# Hyatt Siesta Key



## tynian16 (Aug 1, 2016)

I was just looking for information on Hyatt Siesta Key.  Are weeks still available through the developer?  If not, do they come up on the resale market often?  Also, are there many units that are available to rent?

Thanks for any and all info!


----------



## sts1732 (Aug 3, 2016)

tynian16 said:


> I was just looking for information on Hyatt Siesta Key.  Are weeks still available through the developer?  If not, do they come up on the resale market often?  Also, are there many units that are available to rent?
> 
> Thanks for any and all info!



We are hyatt owners, the last I knew from a owners meeting, was that it had sold out. There is not that many units and they may have a few that they keep to rent. As far as a resale I have never heard or seen one for sale. Siesta Key is one of the newer ones and that probably explains why no resale's.


----------



## ral (Aug 3, 2016)

The FULL ownership units did sell out, but there are at least 15 fractional unit resales that I saw online today. Just type in "Siesta Key Hyatt resales". Most are two week winter with one floating week (May, Sept, Oct., Nov.) for a total of three weeks. I inquired last year for developer fractional weeks and there were a number still available, both winter and summer. Having to purchase three weeks also means paying for three weeks maintenance yearly, which ranges between $7,000 and $10,000 yearly for taxes and maintenance for  the three weeks.
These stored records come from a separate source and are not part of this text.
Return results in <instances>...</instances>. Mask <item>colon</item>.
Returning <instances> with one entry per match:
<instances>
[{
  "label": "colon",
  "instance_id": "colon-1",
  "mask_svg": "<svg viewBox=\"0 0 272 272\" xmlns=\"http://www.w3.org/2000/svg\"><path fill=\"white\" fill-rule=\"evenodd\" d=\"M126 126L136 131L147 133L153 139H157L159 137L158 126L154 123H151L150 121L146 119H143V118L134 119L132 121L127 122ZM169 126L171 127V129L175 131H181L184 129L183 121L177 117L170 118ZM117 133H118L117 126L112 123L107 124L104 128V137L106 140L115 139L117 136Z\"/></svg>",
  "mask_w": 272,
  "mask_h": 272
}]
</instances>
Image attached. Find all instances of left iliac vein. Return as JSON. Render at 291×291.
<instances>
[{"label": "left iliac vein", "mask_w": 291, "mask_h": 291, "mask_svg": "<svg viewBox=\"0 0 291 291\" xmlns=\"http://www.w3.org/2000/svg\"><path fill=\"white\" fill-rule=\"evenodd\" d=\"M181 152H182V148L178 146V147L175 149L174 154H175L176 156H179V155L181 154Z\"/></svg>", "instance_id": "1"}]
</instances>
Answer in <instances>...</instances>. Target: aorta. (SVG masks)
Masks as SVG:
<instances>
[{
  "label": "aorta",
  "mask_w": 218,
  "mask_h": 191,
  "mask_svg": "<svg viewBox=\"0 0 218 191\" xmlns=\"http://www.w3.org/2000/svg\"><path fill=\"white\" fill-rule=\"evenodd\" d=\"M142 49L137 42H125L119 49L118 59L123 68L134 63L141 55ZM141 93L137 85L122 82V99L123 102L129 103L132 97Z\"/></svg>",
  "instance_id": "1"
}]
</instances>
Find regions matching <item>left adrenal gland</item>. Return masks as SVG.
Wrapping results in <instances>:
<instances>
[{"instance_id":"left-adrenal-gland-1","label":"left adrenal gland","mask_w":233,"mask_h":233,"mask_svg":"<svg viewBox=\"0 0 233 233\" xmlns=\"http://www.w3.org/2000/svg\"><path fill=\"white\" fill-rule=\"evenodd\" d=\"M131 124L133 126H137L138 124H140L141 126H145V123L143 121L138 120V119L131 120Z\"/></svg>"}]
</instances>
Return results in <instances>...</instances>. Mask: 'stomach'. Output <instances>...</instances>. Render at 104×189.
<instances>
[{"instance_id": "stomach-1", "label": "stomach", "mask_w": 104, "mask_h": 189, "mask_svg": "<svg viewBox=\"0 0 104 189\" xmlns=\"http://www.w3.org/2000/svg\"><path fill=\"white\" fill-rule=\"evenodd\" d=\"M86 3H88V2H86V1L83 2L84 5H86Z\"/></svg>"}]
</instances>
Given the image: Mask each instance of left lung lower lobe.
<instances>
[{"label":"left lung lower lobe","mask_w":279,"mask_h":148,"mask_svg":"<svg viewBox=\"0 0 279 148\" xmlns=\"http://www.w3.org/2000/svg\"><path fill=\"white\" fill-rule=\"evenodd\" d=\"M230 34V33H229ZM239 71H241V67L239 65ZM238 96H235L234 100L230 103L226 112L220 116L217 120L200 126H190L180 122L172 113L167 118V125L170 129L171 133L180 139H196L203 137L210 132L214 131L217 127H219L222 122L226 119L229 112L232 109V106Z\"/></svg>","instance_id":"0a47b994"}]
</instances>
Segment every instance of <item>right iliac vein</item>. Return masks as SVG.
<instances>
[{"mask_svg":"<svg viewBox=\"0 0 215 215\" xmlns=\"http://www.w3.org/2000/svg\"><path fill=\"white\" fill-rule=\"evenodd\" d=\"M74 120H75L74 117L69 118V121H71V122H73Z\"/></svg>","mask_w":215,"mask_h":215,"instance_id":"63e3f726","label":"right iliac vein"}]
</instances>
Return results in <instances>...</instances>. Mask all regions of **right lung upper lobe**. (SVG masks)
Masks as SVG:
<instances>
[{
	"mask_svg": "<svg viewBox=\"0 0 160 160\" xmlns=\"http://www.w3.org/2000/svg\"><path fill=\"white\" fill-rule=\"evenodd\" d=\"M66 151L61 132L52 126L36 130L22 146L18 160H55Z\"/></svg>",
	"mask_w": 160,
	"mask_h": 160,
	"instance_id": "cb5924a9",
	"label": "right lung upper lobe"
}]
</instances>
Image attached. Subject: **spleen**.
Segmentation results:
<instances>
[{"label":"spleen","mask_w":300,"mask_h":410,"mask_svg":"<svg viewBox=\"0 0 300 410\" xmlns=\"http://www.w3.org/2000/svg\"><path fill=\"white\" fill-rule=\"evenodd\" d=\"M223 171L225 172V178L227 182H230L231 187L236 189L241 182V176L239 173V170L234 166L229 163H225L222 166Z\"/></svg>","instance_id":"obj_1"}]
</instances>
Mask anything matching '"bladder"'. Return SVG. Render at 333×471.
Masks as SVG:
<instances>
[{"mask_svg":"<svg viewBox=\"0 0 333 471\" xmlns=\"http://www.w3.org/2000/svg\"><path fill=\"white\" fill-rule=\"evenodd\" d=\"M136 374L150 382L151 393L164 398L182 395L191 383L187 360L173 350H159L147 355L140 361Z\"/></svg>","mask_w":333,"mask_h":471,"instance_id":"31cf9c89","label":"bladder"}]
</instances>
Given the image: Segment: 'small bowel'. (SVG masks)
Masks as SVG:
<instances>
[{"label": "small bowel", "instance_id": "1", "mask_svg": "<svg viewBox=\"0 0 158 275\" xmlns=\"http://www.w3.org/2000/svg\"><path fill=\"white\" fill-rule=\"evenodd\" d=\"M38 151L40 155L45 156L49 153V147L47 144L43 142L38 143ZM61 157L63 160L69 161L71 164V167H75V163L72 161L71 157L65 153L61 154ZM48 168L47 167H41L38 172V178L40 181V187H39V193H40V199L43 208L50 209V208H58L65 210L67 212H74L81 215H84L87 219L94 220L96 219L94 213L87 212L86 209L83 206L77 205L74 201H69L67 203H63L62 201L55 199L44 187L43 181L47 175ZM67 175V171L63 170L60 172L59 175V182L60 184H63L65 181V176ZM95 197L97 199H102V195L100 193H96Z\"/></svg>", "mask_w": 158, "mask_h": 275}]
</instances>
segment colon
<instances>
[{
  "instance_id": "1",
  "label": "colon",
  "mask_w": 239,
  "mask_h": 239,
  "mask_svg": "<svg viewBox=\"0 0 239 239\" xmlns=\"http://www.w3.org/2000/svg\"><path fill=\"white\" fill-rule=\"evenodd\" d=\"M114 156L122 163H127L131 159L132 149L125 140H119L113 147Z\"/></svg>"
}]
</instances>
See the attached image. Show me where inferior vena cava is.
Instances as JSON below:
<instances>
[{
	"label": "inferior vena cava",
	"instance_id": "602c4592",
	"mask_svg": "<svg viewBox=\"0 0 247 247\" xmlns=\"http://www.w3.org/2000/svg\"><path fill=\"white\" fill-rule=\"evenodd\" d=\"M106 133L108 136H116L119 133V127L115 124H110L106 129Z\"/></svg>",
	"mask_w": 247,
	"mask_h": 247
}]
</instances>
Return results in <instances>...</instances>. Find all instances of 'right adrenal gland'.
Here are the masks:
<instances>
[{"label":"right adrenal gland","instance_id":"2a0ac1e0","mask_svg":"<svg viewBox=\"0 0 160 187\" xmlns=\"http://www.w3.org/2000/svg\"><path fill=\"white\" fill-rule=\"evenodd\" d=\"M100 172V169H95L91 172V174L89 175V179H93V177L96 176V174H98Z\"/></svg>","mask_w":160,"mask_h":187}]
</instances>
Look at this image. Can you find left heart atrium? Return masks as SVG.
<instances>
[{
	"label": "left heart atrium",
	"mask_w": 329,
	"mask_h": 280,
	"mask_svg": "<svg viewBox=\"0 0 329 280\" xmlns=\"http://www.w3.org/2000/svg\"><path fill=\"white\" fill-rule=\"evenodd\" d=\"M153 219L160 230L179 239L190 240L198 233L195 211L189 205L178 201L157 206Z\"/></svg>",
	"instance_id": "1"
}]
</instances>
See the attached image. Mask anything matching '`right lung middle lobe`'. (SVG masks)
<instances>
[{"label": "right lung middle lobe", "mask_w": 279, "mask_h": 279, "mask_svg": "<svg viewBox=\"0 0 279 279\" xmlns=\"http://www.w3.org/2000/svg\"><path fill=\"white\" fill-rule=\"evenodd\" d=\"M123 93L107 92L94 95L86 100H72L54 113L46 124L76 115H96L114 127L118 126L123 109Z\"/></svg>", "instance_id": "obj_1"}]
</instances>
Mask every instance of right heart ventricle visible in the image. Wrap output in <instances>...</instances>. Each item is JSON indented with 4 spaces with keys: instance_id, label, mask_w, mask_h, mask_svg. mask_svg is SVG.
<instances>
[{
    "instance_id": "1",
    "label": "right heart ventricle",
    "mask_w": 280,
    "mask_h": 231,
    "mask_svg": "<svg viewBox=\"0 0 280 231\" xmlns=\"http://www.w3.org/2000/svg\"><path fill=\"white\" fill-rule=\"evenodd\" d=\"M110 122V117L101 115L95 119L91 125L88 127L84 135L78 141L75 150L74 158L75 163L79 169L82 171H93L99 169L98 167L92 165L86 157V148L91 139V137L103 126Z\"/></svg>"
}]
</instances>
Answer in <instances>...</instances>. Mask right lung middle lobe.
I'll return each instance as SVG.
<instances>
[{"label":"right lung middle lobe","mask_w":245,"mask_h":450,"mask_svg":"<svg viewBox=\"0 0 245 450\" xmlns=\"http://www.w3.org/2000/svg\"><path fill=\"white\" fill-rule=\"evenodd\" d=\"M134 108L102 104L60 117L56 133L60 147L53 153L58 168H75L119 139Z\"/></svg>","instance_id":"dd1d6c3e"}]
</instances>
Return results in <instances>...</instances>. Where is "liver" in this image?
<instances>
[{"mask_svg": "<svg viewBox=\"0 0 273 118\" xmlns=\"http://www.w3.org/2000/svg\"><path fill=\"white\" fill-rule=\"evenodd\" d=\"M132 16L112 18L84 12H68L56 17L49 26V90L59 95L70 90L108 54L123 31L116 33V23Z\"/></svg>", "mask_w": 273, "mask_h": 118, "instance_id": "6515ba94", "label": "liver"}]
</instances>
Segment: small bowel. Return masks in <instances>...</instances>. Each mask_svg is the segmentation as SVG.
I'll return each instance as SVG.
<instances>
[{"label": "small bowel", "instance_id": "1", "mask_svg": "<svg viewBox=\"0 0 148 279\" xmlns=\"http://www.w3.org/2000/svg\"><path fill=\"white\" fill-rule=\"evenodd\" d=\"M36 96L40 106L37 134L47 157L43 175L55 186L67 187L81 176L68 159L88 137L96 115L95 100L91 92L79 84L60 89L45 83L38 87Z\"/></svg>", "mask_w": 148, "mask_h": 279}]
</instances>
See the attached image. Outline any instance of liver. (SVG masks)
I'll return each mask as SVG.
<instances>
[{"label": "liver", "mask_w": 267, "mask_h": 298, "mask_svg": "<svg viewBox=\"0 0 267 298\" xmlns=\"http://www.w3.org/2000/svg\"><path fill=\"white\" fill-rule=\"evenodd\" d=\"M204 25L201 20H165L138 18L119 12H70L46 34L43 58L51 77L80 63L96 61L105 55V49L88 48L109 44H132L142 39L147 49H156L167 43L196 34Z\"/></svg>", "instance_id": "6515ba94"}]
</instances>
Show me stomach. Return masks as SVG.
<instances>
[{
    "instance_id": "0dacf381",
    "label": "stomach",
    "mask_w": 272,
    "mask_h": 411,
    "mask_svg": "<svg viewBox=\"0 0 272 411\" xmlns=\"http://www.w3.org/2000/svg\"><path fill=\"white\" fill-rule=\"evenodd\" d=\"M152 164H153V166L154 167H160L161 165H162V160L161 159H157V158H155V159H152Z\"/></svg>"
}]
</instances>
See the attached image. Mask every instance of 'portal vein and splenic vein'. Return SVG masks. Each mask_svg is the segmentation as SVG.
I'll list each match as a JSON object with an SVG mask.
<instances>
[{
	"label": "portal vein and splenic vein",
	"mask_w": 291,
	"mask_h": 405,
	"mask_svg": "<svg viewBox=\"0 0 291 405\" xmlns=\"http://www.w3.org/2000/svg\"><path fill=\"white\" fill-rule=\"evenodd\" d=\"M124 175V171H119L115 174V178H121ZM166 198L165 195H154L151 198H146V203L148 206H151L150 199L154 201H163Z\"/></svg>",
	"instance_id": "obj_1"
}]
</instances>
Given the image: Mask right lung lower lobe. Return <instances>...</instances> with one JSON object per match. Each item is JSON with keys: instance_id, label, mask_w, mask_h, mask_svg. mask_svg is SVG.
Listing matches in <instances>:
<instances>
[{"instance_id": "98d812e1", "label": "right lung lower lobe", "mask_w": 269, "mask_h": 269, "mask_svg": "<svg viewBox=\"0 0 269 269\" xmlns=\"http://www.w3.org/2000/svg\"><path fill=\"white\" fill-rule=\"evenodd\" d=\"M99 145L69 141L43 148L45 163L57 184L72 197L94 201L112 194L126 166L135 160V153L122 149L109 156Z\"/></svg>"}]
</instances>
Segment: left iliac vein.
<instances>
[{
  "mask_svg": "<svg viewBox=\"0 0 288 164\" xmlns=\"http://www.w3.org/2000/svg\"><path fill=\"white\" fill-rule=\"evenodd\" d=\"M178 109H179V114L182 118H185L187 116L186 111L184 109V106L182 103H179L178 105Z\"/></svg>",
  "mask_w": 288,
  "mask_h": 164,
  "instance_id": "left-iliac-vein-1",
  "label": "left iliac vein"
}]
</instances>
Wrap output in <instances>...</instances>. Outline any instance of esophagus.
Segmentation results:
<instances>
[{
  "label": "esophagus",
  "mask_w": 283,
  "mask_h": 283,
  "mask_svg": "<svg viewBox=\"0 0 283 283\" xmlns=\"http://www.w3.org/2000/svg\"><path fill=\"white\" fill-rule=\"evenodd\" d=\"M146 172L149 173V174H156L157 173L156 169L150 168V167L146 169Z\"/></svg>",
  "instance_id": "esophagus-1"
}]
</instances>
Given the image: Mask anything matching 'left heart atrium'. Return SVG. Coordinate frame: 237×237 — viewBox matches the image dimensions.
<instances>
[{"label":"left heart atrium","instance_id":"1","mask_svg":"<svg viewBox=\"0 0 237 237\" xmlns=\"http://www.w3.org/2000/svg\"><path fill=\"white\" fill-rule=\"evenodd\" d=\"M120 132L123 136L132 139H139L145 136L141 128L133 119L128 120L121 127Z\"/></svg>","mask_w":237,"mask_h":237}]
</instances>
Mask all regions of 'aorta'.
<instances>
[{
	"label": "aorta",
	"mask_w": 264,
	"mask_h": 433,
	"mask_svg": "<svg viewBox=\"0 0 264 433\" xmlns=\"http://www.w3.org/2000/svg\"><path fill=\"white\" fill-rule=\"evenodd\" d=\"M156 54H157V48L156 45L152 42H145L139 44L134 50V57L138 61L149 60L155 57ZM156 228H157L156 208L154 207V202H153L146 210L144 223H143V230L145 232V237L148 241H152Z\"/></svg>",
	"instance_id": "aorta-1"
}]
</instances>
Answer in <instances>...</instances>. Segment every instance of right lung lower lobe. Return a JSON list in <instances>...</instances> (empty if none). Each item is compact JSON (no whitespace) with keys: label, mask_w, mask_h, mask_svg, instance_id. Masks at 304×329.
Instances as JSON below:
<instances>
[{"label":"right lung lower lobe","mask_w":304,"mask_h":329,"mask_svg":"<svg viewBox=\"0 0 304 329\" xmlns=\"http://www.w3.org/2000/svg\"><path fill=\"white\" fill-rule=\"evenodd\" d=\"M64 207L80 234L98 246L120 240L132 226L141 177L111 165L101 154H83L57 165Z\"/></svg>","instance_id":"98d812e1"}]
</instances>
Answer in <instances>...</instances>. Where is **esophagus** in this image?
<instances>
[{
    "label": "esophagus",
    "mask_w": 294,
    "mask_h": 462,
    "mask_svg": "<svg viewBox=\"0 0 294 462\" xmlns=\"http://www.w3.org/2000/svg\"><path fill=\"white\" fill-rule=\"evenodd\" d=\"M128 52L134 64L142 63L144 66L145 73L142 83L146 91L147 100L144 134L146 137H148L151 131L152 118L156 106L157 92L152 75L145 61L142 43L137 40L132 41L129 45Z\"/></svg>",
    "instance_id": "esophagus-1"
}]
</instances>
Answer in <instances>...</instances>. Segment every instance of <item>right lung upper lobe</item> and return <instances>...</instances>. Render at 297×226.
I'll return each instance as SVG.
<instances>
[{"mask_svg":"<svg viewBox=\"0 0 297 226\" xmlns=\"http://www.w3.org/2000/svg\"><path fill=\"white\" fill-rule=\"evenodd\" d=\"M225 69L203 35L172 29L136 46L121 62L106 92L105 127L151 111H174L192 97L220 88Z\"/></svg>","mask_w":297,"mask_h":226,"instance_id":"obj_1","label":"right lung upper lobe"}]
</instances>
The units are spacious and beautifully decorated but they come at a high price (ranging from $95,00 to $200,00 for the three weeks) and, even more so, as one can only purchase in three week intervals. A FULL ownership deluxe unit (facing the Gulf) in the same building recently sold for for over $2,100,00! Definitely not the Siesta Key of the 1950s or 1960s, when the barrier island started to become popular. All figures given are approximate and may have changed since I inquired. Very easy to rent at Hyatt.com, but somewhat costly.


----------



## Tucsonadventurer (Aug 6, 2016)

We did meet a Hyatt owner in the hot tub in Beaver Creek who trades in every year in Sept for 4 days midweek. She claimed she has been doing it for years. I know Sept is hurricaine season and probably still quite hot but I for one would love to trade there at least once. I think it is rare to get in but I wouldn't rule it out. As a side, we have learned so much  from hot tub conversations. Always fun to hear of other's experiences and recommendations  within Hyatt .


----------



## Tucsonadventurer (Sep 29, 2016)

My husband woke up early this morning and got on the Hyatt site. There actually was a 2 bedroom unit available for Sept. First time we have ever seen something on the site for Siesta Keys. We unfortunately don't get our points for 2 more weeks so couldn't bid. 15 minutes later he checked and it was gone of course.


----------



## ral (Sep 30, 2016)

Tucson traveler said:


> My husband woke up early this morning and got on the Hyatt site. There actually was a 2 bedroom unit available for Sept. First time we have ever seen something on the site for Siesta Keys. We unfortunately don't get our points for 2 more weeks so couldn't bid. 15 minutes later he checked and it was gone of course.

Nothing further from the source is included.